Ülkemizde yer altı sularından kuyular açılması ile faydalanılır. Ancak bu yöntemle su çok fazla harcanır ve yaz aylarında kuyuların seviyesi düşer veya bazıları kuruyabilir. Damla yönteminde ise sarnıç veya kuyularda biriktirilen su kontrollü olarak harcandığından herhangi bir olumsuzlukla karşılaşılmaz. Çünkü bu yöntemle buharlaşma ve akış kaybı en alt seviyede tutulur, su kontrollü olarak verilir, toprak yüzeyi minimum düzeyde ıslanarak erozyon, bitki hastalıkları ve zararlılarının gelişmesi önlenir ve gübreleme düzenli olarak uygulanır.

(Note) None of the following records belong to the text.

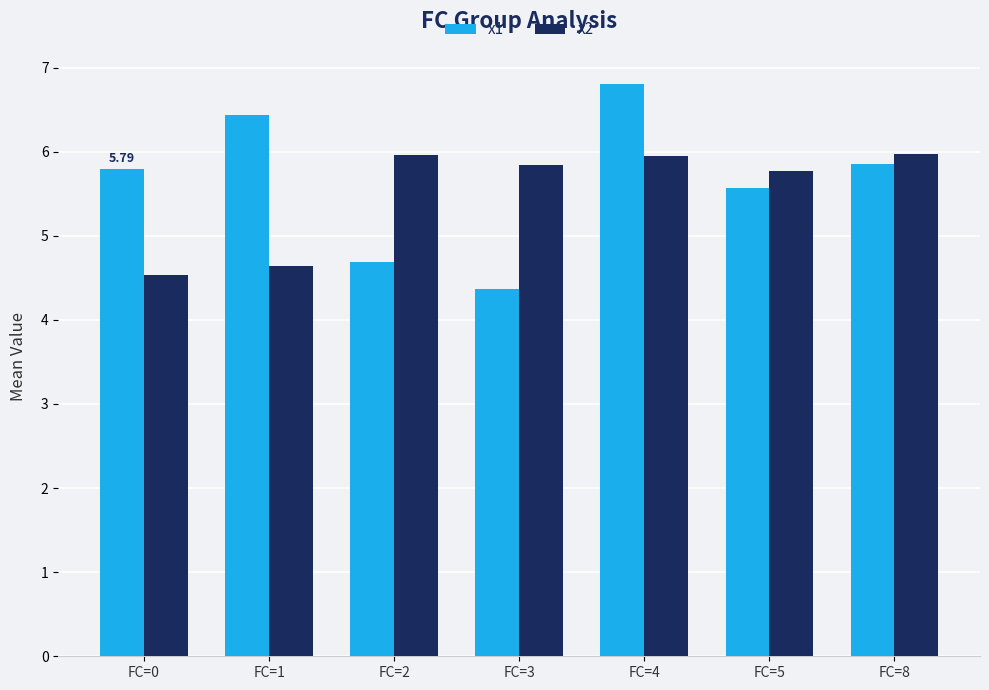

List the series in order of their peak value, highest first.

x1, x2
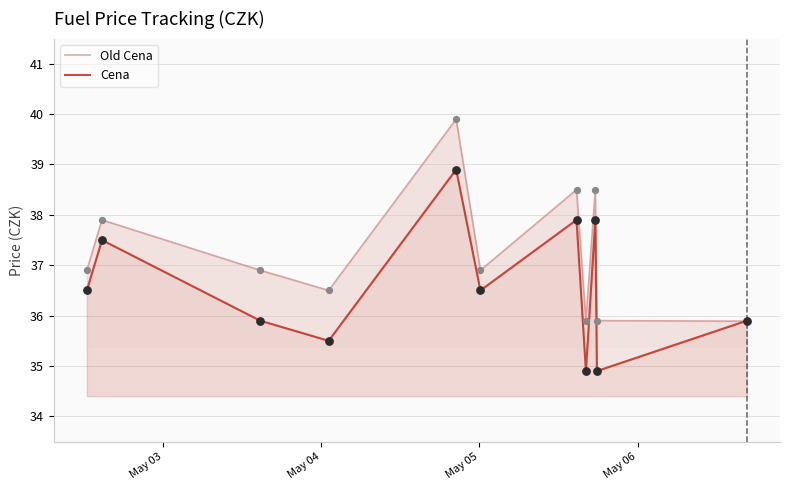

Which series contains the lowest Y value?

Cena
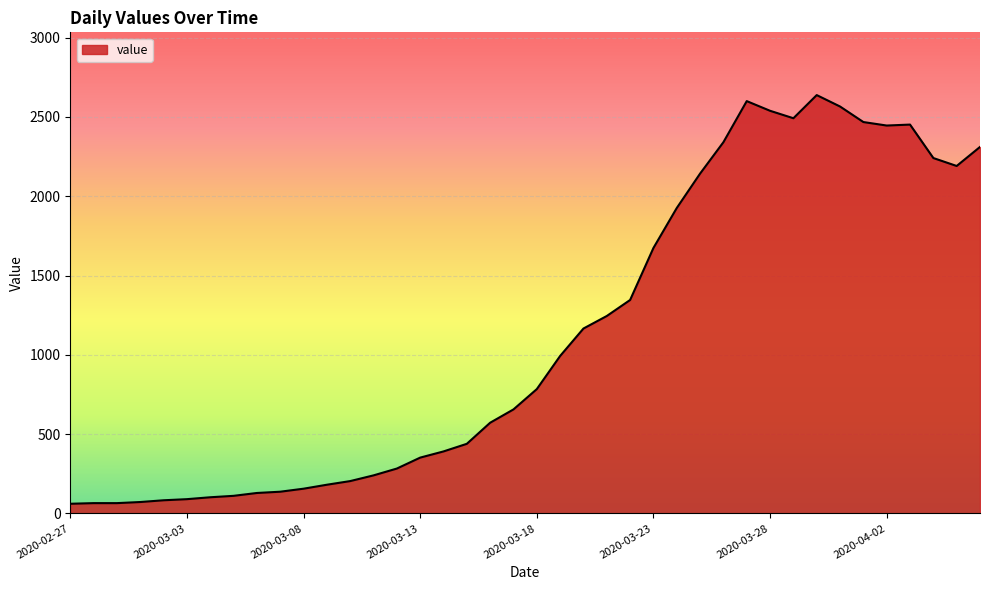

What is the greatest value displayed?

2638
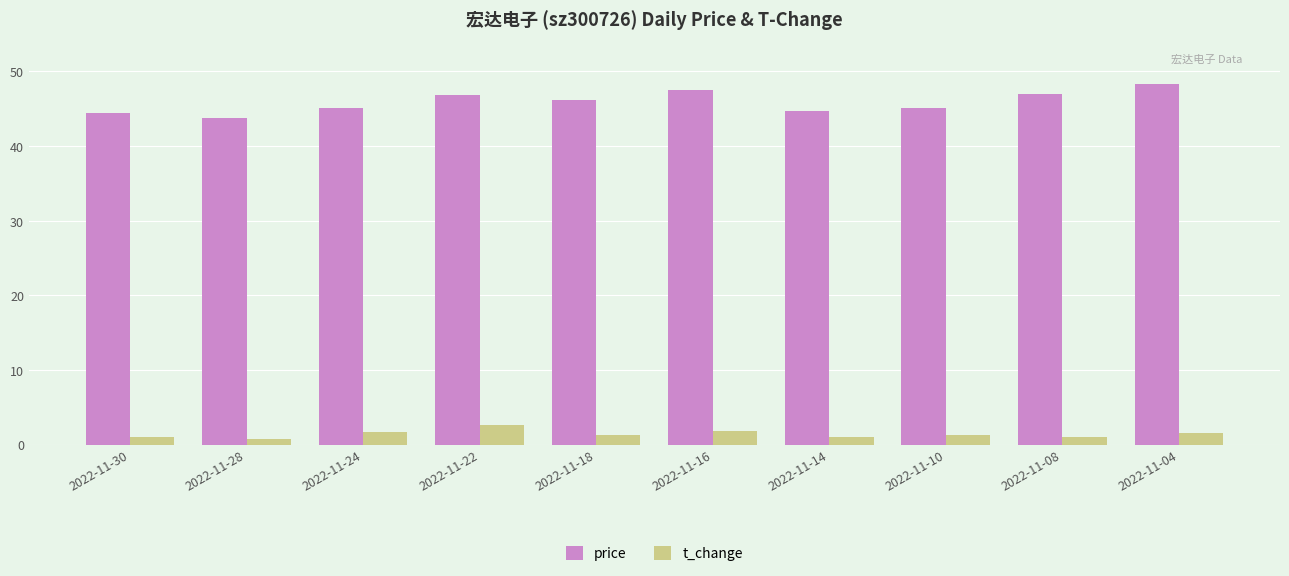

What is the total value across all series at 2022-11-10?

46.4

Yurdumuzun kıyı bölgeleri, iç bölgelere oranla yüzey ve yer altı suları bakımından daha zengindir. Toros dağlarının eteklerinden çıkan voklüz kaynakları ve kıyı ovalarının hemen her kesiminden çıkan yer altı suları bunlara örnek gösterilebilir. Bu sulardan en üst düzeyde yararlanmak, seviyeleri ve akım değerlerinin düşmemesi ile mümkündür. Bu nedenle suların sarnıç gibi büyük depolarda toplanması düşünülmelidir.

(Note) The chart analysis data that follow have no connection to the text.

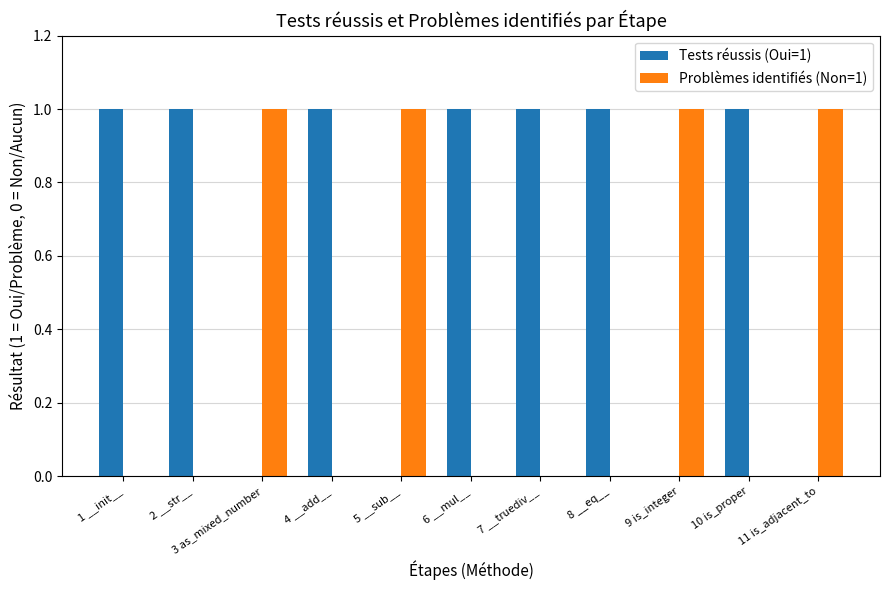

What is the spread (max minus min) of values at 2 __str__?

1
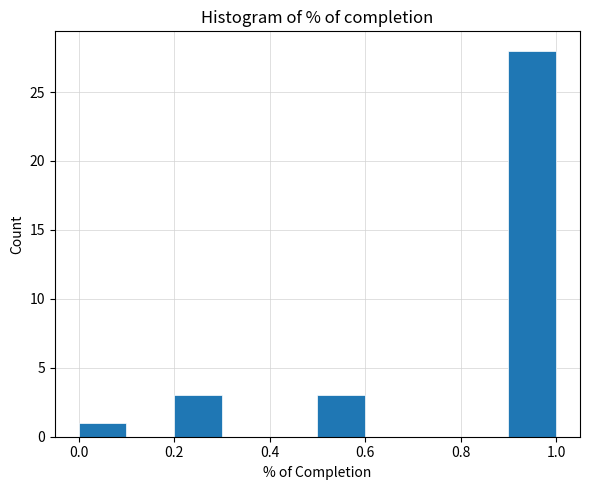

Reading left to right, list every bar in this chart as the range it spans on the x-axis followed by its height. The values are not printed on the chart, so give them approximately, as read against the axis.

0.0 to 0.1: 1
0.1 to 0.2: 0
0.2 to 0.3: 3
0.3 to 0.4: 0
0.4 to 0.5: 0
0.5 to 0.6: 3
0.6 to 0.7: 0
0.7 to 0.8: 0
0.8 to 0.9: 0
0.9 to 1.0: 28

Dış Ticaret Alanında Kullanımı:
Sıcaklığı 20OC civarında olan, sertlik derecesi standartlara göre belirlenmiş sular, balık çiftlikleri kurulmasına da uygundur. Balık çiftlikleri ekonomik güçlük içinde olan köylülerimize alternatif iş sağlayacak bir olanaktır. Ekime uygun olmayan kıraç alanlarda oluşturulacak havuzlarda beslenen balıklar ülke içinde tüketildiği gibi yurt dışına ihraç edilebilir. Balık artıkları ise gübre ve hayvan yemi olarak kullanılabilir.